• **EXERCISE PROMPT**:
Write the next part of the passage on the time limit for applications to void body corporate meetings and resolutions, picking up after its final sentence.

• **DOCUMENT EXTRACT**:

========

Time limit on certain applications

193.(1) This section applies to an application for an order declaring void—

(a) a meeting of the committee for the body corporate, or a general meeting of the body corporate; or

(b) a resolution of the committee or body corporate; or

(c) the election of an executive or other member of the committee.

(2) The application must be made within 3 months after—

(a) if subsection (1)(a) applies—the meeting; or

(b) if subsection (1)(b) applies—the meeting at which the resolution was passed or purported to be passed; or

(c) if subsection (1)(c) applies—the meeting at which the executive or other member was elected.

(3) However, if the making of the application does not comply with

subsection (2)—

(a) the commissioner must deal with the application (including making a case management recommendation for the application) as if the making of the application complied with subsection (2); and

(b) an adjudicator to whom the application is referred for specialist or department adjudication may, for good reason, waive the non-compliance.


It will be noted that an application to invalidate a general meeting or resolution of a general meeting must be brought within three months of the meeting unless an adjudicator waives compliance for good reason. The question that arises is what circumstances come within the ambit of good reason. In the appeal of Weeks v. Commissioner for Body Corporate (Maroochydore District Court Appeal 13/99) Judge Dodds made the following statement about section 193 at pages 4 and 5 of the judgment:

... the objects of the Act, for instance section 5(a) and (h) militate against too strict or legalistic a view about good reason for waiving non-compliance with the time limit. What will be required is a balancing of the length of the delay; the reason for the non-compliance; the effect of delay on others who are affected by the matter in dispute and importantly, whether apart from the question of non-compliance with the time requirement, an applicant will be entitled to the relief sought. The applicant, being the person seeking a waiver, will have the task overall of satisfying the adjudicator that the time limit should be waived in all the circumstances.”

========

• **DATA FOR REVIEW**:

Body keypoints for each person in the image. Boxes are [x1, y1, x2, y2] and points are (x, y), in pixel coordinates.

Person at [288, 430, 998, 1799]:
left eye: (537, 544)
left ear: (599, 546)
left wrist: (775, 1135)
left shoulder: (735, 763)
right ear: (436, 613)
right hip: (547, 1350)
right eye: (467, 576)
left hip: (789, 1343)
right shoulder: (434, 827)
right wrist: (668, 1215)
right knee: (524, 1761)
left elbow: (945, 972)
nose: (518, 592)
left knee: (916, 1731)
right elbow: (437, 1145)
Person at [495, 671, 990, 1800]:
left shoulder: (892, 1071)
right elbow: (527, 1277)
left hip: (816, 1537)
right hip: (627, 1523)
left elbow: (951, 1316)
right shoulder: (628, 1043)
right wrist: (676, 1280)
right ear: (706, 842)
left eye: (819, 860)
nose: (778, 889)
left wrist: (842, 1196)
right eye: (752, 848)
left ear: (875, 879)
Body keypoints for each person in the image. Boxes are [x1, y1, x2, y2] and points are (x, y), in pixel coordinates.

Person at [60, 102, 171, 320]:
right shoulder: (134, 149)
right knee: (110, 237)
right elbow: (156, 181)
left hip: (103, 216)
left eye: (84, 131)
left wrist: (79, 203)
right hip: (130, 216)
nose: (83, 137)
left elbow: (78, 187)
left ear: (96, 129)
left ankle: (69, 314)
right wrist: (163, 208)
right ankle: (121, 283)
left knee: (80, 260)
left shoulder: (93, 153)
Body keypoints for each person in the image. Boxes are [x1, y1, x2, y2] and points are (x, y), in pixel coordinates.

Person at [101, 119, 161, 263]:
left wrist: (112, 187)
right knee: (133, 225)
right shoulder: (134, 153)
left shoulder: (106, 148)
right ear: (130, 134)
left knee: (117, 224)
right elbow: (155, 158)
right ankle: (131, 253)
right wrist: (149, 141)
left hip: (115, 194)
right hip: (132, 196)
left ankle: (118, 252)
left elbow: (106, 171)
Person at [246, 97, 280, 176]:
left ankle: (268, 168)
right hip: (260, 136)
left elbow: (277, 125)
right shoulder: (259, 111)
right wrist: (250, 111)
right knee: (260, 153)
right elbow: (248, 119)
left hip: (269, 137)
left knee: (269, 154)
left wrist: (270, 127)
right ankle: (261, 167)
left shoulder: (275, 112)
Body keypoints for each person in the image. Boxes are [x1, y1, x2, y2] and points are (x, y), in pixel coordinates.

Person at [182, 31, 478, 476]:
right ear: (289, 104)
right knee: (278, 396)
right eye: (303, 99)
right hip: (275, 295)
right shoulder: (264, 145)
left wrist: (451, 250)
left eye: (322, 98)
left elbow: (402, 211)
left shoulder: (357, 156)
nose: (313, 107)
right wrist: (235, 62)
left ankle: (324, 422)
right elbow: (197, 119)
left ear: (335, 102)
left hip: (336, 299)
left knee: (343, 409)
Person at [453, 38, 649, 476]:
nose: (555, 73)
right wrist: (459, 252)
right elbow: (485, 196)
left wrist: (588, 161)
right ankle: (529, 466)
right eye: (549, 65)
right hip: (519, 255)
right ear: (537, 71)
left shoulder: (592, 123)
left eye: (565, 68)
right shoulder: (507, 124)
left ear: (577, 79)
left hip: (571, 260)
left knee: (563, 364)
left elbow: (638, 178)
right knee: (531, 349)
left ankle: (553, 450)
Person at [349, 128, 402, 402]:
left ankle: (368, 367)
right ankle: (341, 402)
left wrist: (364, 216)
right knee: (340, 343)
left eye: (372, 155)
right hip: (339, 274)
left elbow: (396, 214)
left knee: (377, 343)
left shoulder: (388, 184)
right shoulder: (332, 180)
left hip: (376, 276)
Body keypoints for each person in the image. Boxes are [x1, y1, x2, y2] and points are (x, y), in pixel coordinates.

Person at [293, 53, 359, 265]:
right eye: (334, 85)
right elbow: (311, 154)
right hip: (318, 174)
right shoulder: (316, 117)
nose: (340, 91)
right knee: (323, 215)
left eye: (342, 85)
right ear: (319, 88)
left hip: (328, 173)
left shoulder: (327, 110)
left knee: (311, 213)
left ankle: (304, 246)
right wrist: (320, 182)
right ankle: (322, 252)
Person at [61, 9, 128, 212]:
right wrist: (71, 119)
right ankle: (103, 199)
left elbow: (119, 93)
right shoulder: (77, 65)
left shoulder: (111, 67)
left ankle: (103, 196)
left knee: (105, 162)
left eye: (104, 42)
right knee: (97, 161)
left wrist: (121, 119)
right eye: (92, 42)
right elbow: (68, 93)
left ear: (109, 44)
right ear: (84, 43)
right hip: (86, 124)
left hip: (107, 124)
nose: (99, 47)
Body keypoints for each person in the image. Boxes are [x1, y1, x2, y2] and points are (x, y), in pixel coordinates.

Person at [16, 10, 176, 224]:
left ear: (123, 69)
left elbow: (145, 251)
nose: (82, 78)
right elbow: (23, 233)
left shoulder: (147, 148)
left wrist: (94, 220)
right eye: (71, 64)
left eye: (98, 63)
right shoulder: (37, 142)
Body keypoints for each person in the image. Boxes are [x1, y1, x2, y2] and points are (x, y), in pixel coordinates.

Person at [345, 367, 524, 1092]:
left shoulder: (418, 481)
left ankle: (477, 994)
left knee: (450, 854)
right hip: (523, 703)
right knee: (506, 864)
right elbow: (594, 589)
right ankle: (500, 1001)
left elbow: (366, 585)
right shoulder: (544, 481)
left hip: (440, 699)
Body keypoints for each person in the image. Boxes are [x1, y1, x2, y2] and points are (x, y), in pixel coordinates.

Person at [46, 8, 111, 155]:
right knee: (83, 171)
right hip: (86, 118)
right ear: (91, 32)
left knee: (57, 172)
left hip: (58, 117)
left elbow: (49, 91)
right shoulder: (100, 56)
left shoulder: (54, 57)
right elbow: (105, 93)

========

• **RESULT OF THIS TASK**:
The factors I take into account in assessing this matter are as follows. The delay has not been substantially long. It has been approximately two months. A letter was forwarded from solicitors for the applicants to the Body Corporate dated 29 June 1999 in which the issues raised in this application were thoroughly canvassed and undertakings regrading the two relevant motions were sought. The Body Corporate Manager replied by letter dated 1 July 1999 after the matter had been considered by the Committee. The Manager stated in part that “The committee is not authorising any further payments to Hickey Lawyers.” I am informed that the Committee specifically resolved on 29 October 1999 to withhold payment of the $15,716.60 amount until this application has been determined. It is clear from the correspondence that the applicants have been pursuing this matter for some time to the knowledge of the Body Corporate. It is not the case that the matters pertaining to this application have been brought to the attention of the Body Corporate for the first time more than three months after the general meeting. I find that the application does raise genuine and important issues about the consequences of failing to comply with the Act and Body Corporate and Community Management (Standard Module) Regulation 1997 (the Regulation). In light of the above, I waive compliance with the requirement to comply with section 193 of the Act. I will now consider the substance of the application.

The applicants allege that the Body Corporate failed to comply with sections 103 and 104 of the Regulation which provide as follows:

ú

Spending by committee

103.(1) The committee may only carry out a proposal involving spending above the relevant limit for committee spending for the scheme if—

(a) the spending is specifically authorised by ordinary resolution of the body corporate; or

(b) the owners of all lots included in the scheme have given written consent; or

(c) an adjudicator is satisfied that the spending is required to meet an emergency and authorises it under an order made under the dispute resolution provisions; or

(d) the spending is necessary to comply with—

(i) a statutory order or notice given to the body corporate; or

(ii) the order of an adjudicator; or

(iii) the judgment or order of a court.

(2) For this section, if a series of proposals forms a single project, the cost of carrying out any 1 of the proposals is taken to be more than the relevant limit for committee spending if the cost of the project, as a whole, is more than the relevant limit.

(3) This section has effect subject to the requirements under this division for spending that is above the relevant limit for major spending.

ú

Quotes for major spending

104.(1) This section applies if—

(a) a motion to be moved at a general meeting of the body corporate proposes the carrying out of work or the acquisition of personal property or services, including the engagement of a body corporate manager or service contractor, but not including the engagement of a service contractor who also is, or is to be, a letting agent; and

(b) the cost of carrying the proposal into effect is more than the relevant limit for major spending for the scheme.

(2) The lot owners must be given copies of at least 2 quotations for carrying out the work or supplying the personal property or services.

(3) If the motion is proposed by the committee, the committee must obtain the quotations.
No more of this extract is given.